In this tutorial we will learn about Logical Volume Manager i.e. LVM used in Linux and Unix. In the early days of Linux servers, storage was handled by creating partitions on disks. Even if this approach does work, there are some disadvantages, the most important of which is that disks are inflexible. That is why the Logical Volume Manager was introduced. We will learn more about this in this tutorial.
1. LVM Architecture
Here is a diagram of LVM architecture where you can see there are multiple layers:
- The lowest layer i.e. the foundation is based on Storage Devices. These can be any storage devices, such as complete disks, partitions, logical units (LUNs) on a storage-area network (SAN), and whatever else is made possible in modern storage topologies.
- Now optionally these storage devices can be presented as a Partition instead of raw disk for the Logical Volume Manager (LVM). In this diagram as you see I have created different partitions for each available disk. When we use partitions, the partition type should be set to Linux LVM with an ID of 8E using the
fdisk
partitioning tool. - Next we need to convert these individual partitions as "Physical Volume" which makes them usable in an LVM environment. So a Physical Volume is a one-to-one mapping of individual partition.

(Scene geometry reasoning records)
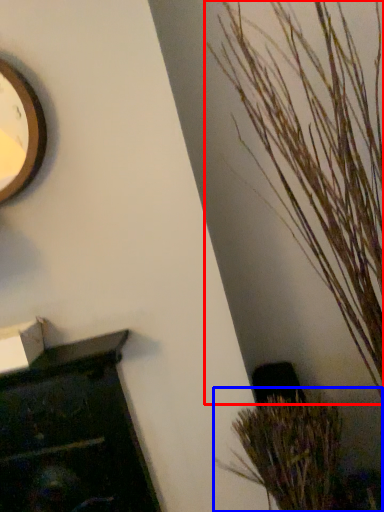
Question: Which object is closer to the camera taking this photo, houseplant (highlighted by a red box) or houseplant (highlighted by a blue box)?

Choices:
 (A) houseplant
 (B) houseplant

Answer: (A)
---
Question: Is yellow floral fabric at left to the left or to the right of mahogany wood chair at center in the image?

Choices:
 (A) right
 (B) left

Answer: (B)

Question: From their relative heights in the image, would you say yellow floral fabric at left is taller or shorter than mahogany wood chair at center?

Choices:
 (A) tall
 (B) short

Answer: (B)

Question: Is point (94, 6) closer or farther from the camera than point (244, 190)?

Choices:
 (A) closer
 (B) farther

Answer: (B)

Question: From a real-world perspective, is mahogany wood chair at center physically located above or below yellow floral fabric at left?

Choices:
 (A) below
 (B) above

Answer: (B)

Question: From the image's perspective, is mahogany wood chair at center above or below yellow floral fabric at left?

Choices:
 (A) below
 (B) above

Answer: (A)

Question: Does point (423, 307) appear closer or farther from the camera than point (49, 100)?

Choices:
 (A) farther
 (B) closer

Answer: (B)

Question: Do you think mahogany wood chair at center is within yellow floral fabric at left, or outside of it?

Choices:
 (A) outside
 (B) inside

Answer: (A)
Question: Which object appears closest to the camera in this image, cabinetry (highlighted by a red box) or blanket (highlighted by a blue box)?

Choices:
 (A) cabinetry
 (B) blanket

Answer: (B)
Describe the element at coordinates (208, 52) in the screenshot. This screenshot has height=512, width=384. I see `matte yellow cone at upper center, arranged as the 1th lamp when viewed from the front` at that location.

◆ **WORK TASK 1**: Restate word for word the passage of the LVM tutorial that begins at the words "1. LVM Architecture" and stops after the words "modern storage topologies.".
◆ **WORK TASK 2**: Resume the LVM tutorial from its final sentence and carry on writing it.

◆ **WRITTEN RESPONSE 1**:
1. LVM Architecture
Here is a diagram of LVM architecture where you can see there are multiple layers:
- The lowest layer i.e. the foundation is based on Storage Devices. These can be any storage devices, such as complete disks, partitions, logical units (LUNs) on a storage-area network (SAN), and whatever else is made possible in modern storage topologies.

◆ **WRITTEN RESPONSE 2**:
- A storage device that is a physical volume can be added to the "Volume Group", which is the abstraction of all available storage. “The abstraction” means that the volume group is not something that is fixed, but that it can be resized when needed, which makes it possible to add more space on the volume group level when volumes are running out of disk space. In layman's terms, you are running out of space, add a new disk -> create a partition -> create a physical volume -> extend your volume group and you have additional space for your Logical Volumes.
- On top of the volume group are the "Logical Volumes" which represents the block device that can be shared. These do not act on disks directly but get their disk space from available disk space in the volume group. That means that a logical volume may consist of available storage from multiple physical volumes. In this diagram, I have two logical volumes and still have some unallocated space in the volume group.
- The actual File Systems are created on the logical volumes. As the logical volumes are flexible with regard to size, that makes the file systems flexible as well. If a file system is running out of disk space, it is relatively easy to extend the file system, or to reduce it if the file system allows that.
2. Features of Logical Volume Manager (LVM)
There are several features with LVM which makes it a "must have" solution in production environment.
- The most important feature would be LVM's flexibility to manage storage. There are no restrictions in Logical Volumes compared to Physical Drives. They can be easily extended (or even reduced in some cases) based on the available size in Volume Groups. You also have the option to add additional disks and extend the size of Volume Groups to further increase the size of Logical Volumes.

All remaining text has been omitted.